Russia's Last Soviet Spy Plane Still Flying High
09:57 21.09.2015(updated 10:12 21.09.2015)
The Soviet-made M-55 Geophysica reconnaissance plane has often been compared to the infamous US Lockheed U-2 spy aircraft in terms of technical characteristics; it has undergone several makeovers and may soon be replaced with a drone, the Russian media reported.
Although some experts have been quick to draw parallels between the Soviet-made M-55 Geophysica reconnaissance plane and the US Lockheed U-2 spy plane in terms of technical characteristics, others believe that it is irrelevant to compare the two aircraft.
The M-55, codenamed 'Mystic 'by NATO, is a single-seat high altitude geophysical research aircraft which was developed by the Myasishchev Design Bureau in the Soviet Union.
The history of the plane's creation goes back to the 1960s, when the United States unveiled a spate of programs to develop high altitude reconnaissance balloons which were used to gather information over the USSR and People's Republic of China.
To counter these balloons, the Myasishchev Design Bureau proposed Subject 34, nicknamed 'Chaika' (Russian for 'seagull') due to its inverted gull wing design.
In the late 1970s, the design of the Chaika was adapted as a reconnaissance aircraft. It emerged as the Myasishchev M-17 Stratosphera plane, which featured a revised airframe, including straight tapered wings.
The plane, codenamed Mystic-A by NATO, first flew on May 26, 1982 and was used for exploring the Ozone layer over Antarctica in 1992. The M-17 set a total of 12 FAI World Records, including on March 28, 1990, when the aircraft set an altitude record of 21,830 meters (71,620 feet).
In 1987, the M-17 was replaced with the M-17RN, later known as the M-55 Geophysica and dubbed Mystic-B by NATO. First flown on August 16, 1988, the M-55 airframe was further revised.
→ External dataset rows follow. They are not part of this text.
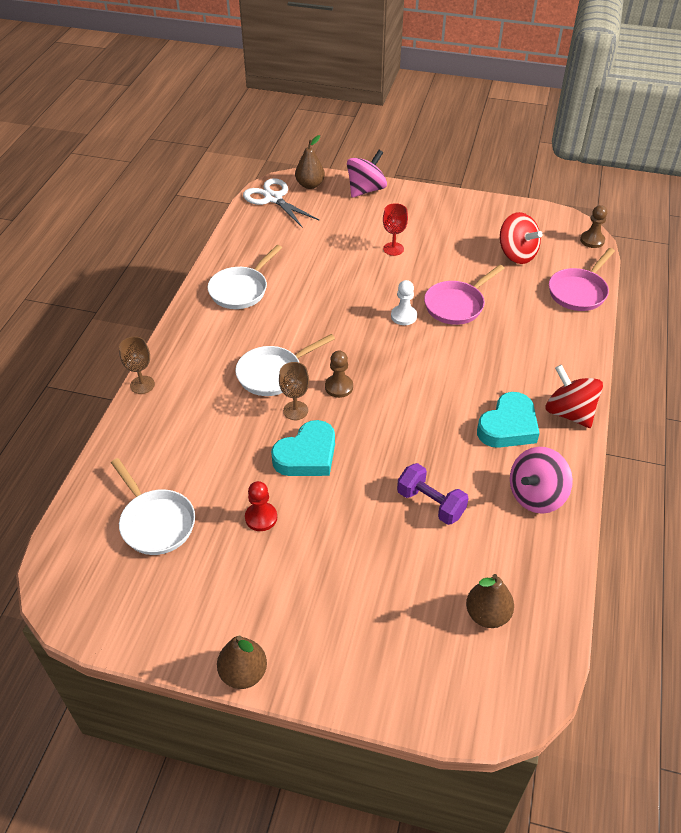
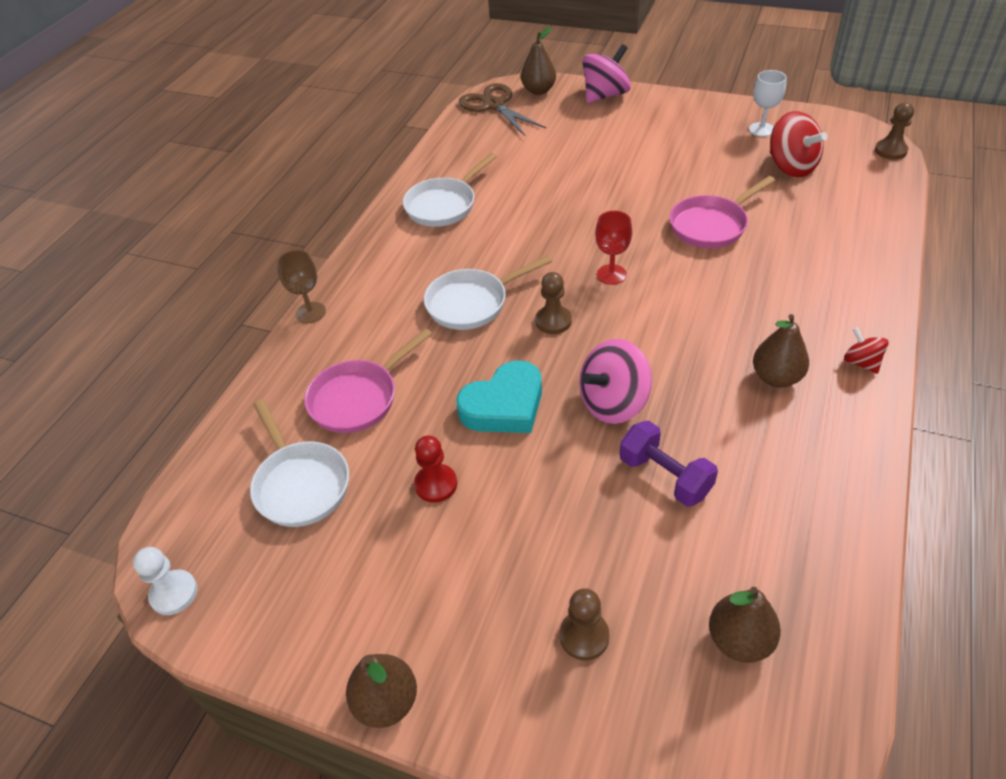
camera: 10 degrees right, 0 degrees up
white scissors [243,178,319,228] -> brown scissors [459,83,546,136]
brown goblet [279,362,309,420] -> none
red goblet [383,203,408,256] -> red goblet moved to [595,211,632,285]
white pawn [391,280,417,325] -> white pawn moved to [133,547,197,615]
turquoise heart [477,392,540,448] -> brown pear [753,314,809,387]
pink spinning top [510,447,573,514] -> pink spinning top moved to [579,339,652,424]
red spinning top [546,365,603,428] -> red spinning top [844,327,889,374], size x0.54
pink pan [549,248,615,311] -> pink pan moved to [304,328,432,433]
none -> brown pawn [559,588,609,660]
none -> white goblet [749,70,787,137]

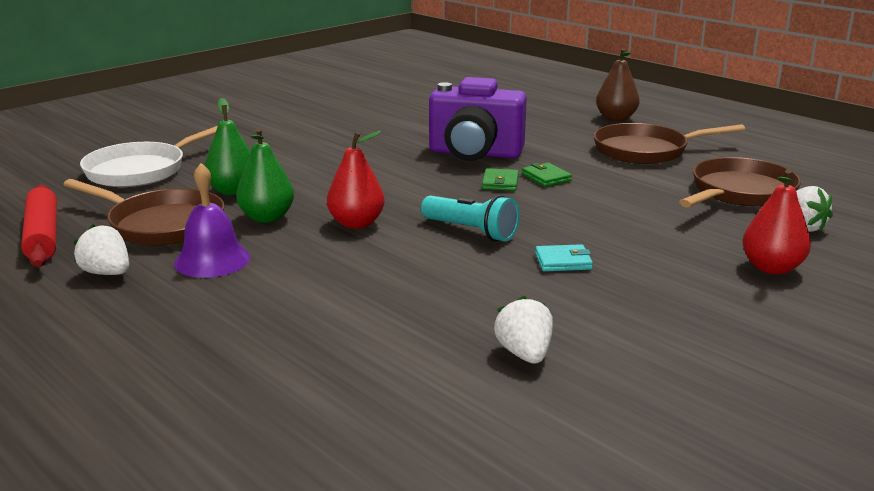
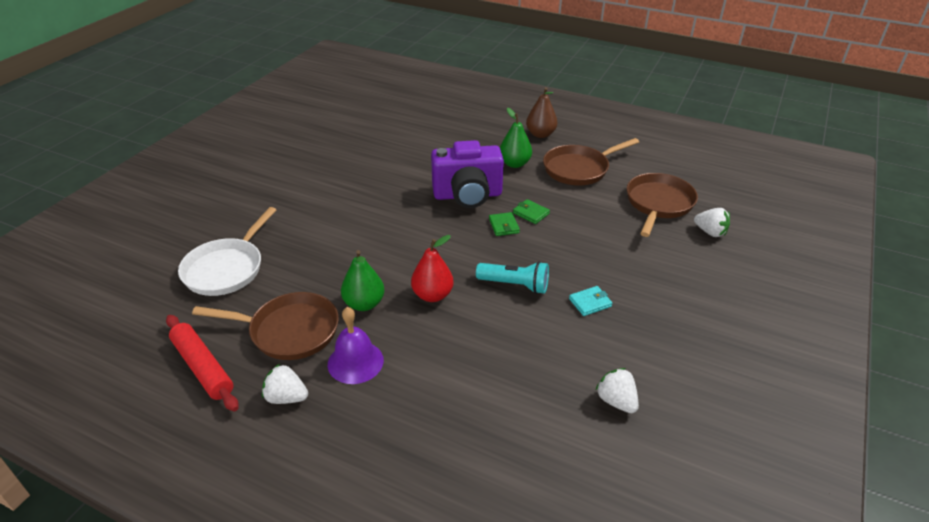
camera: 20 degrees left, 15 degrees up
green pear [204,98,251,195] -> green pear moved to [500,108,532,168]
red pear [743,169,811,275] -> none

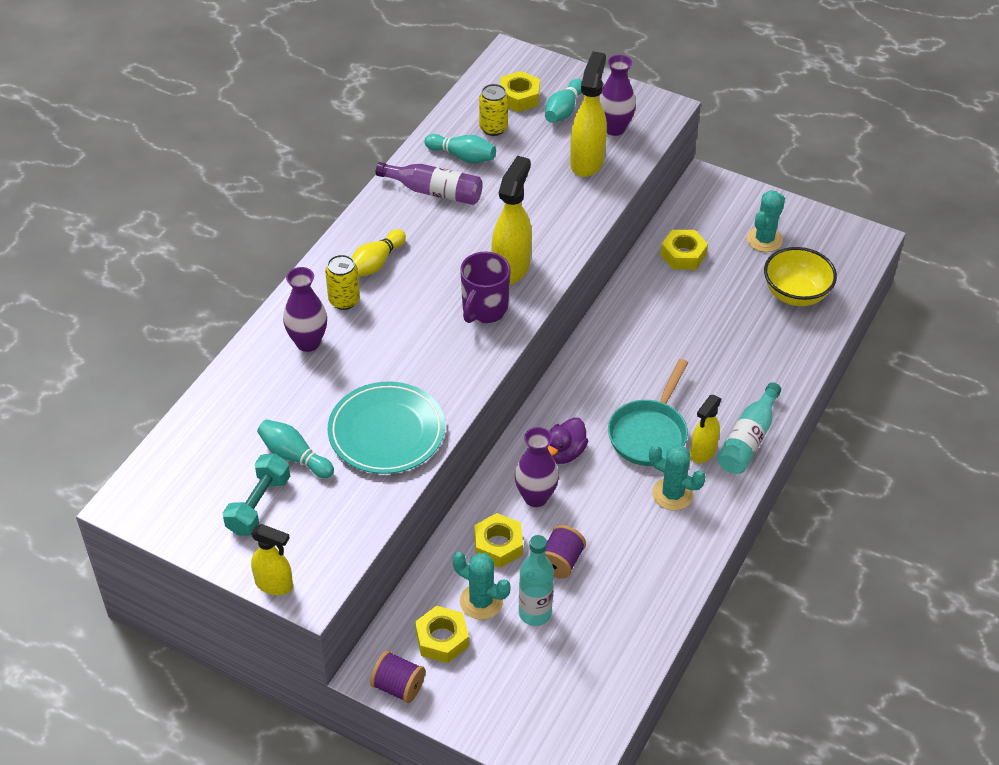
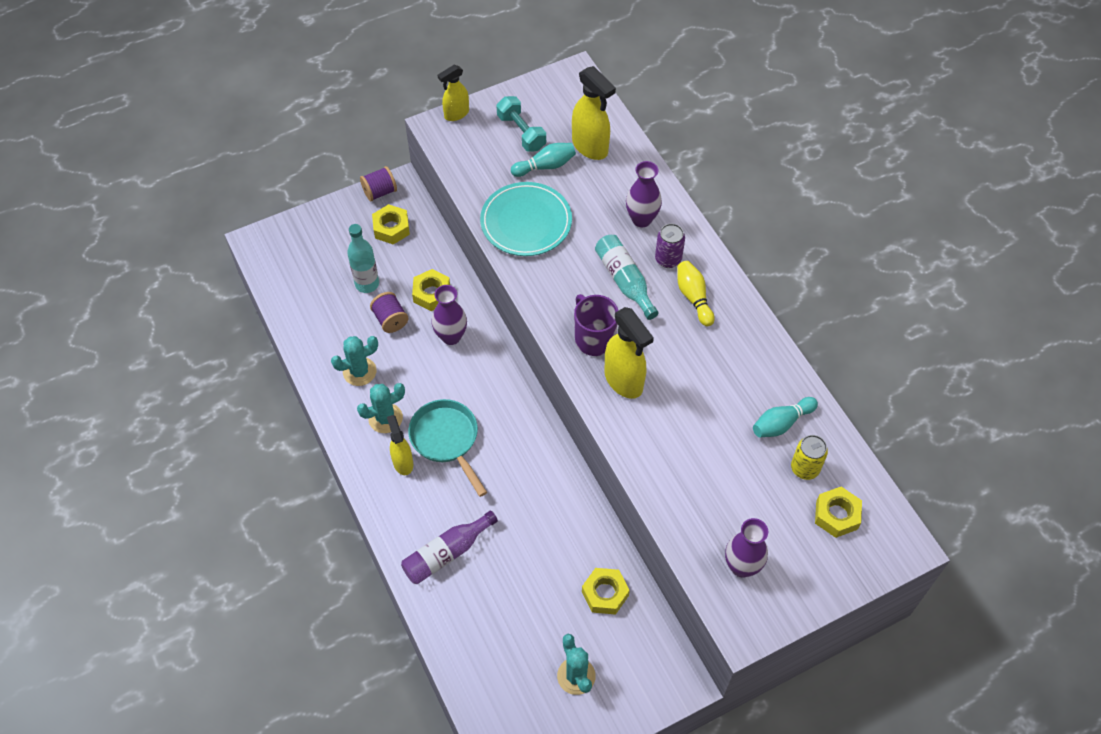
camera: 125 degrees right, 10 degrees up
yellow can [325,254,360,310] -> purple can [655,224,685,268]
purple bottle [376,162,483,205] -> purple bottle moved to [401,510,498,584]
turquoise cactus [452,552,511,620] -> turquoise cactus moved to [331,336,378,386]
turquoise bowling pin [545,79,582,123] -> none
purple duck [547,417,588,464] -> none
yellow spray bottle [570,51,607,177] -> yellow spray bottle moved to [572,66,616,160]
turquoise bottle [717,382,781,474] -> turquoise bottle moved to [595,235,658,320]
yellow bowl [764,247,837,306] -> none

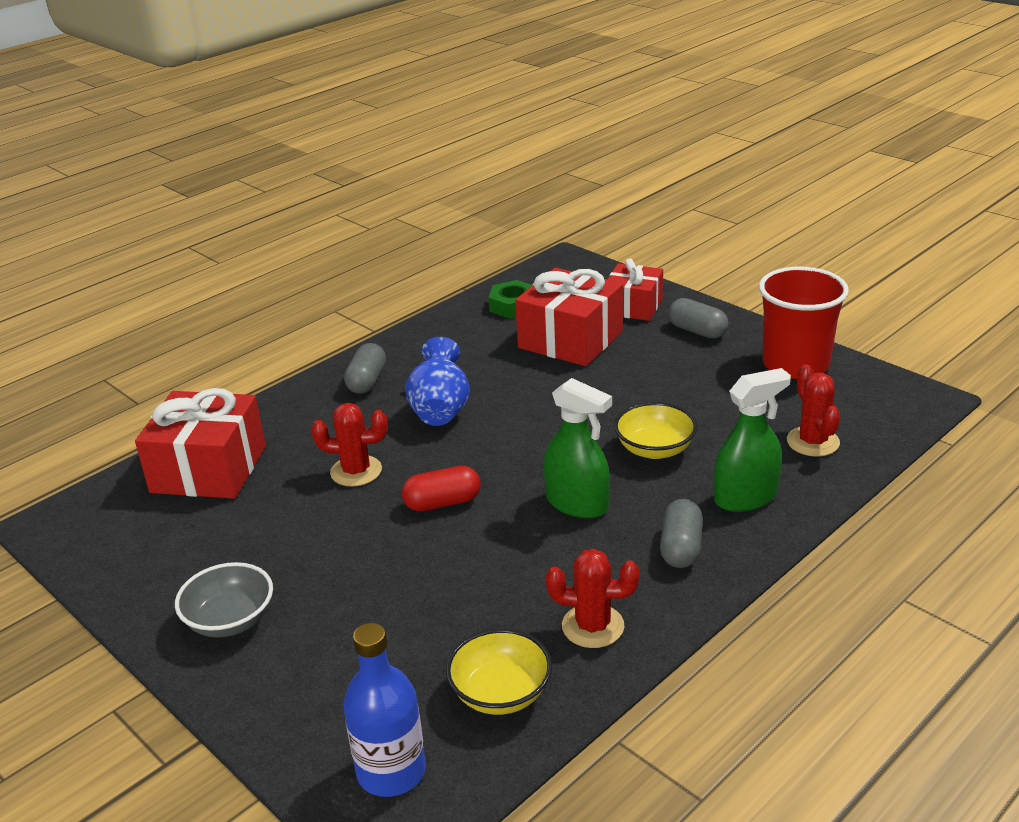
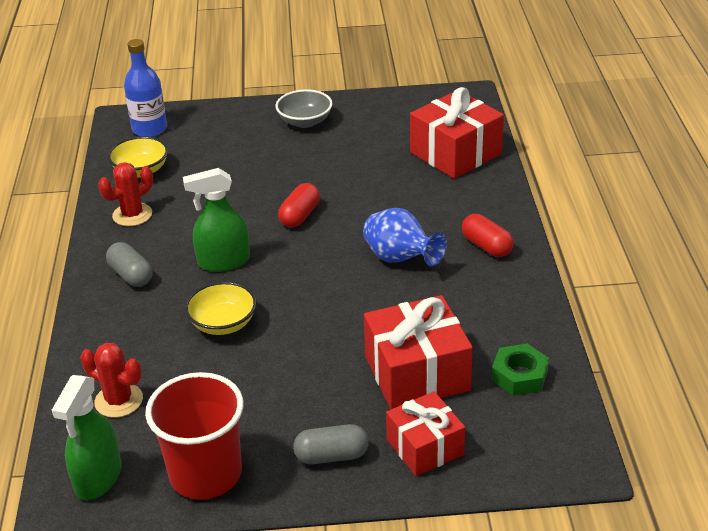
camera: 130 degrees right, 5 degrees up
red cactus [311,403,388,487] -> none
grey capsule [344,343,386,394] -> red capsule [462,214,514,257]
green spray bottle [714,368,791,512] -> green spray bottle moved to [52,375,122,500]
It featured a longer fuselage pod housing two un-reheated turbojet engines; it had shorter span wings and comprehensive sensor payload.
The 23-meter-long plane has a wingspan of more than 37 meters and a cruise speed of 750 kilometers per hour. The plane is able to stay in flight for 6.5 hours, and its pilot is even able to have meals while flying using special food tubes.
The M-55 set a total of 15 FAI World Records, and all of them still stand today. One M-55 took part in a study of the Arctic stratosphere between 1996 and 1997, with similar experiments performed in Antarctica during 1999.
On the whole, the current role of the Mystic-B is to conduct environmental sampling missions or high-altitude research and endurance flights. Right now, only one such plane remains in service in Russia.
A new version of the M-55 is reportedly being developed, with wingroot mounted engines installed in a conventional fuselage carrying a sweptback tail unit. Also, there are reports that the next incarnation of the plane will be an unmanned aerial vehicle.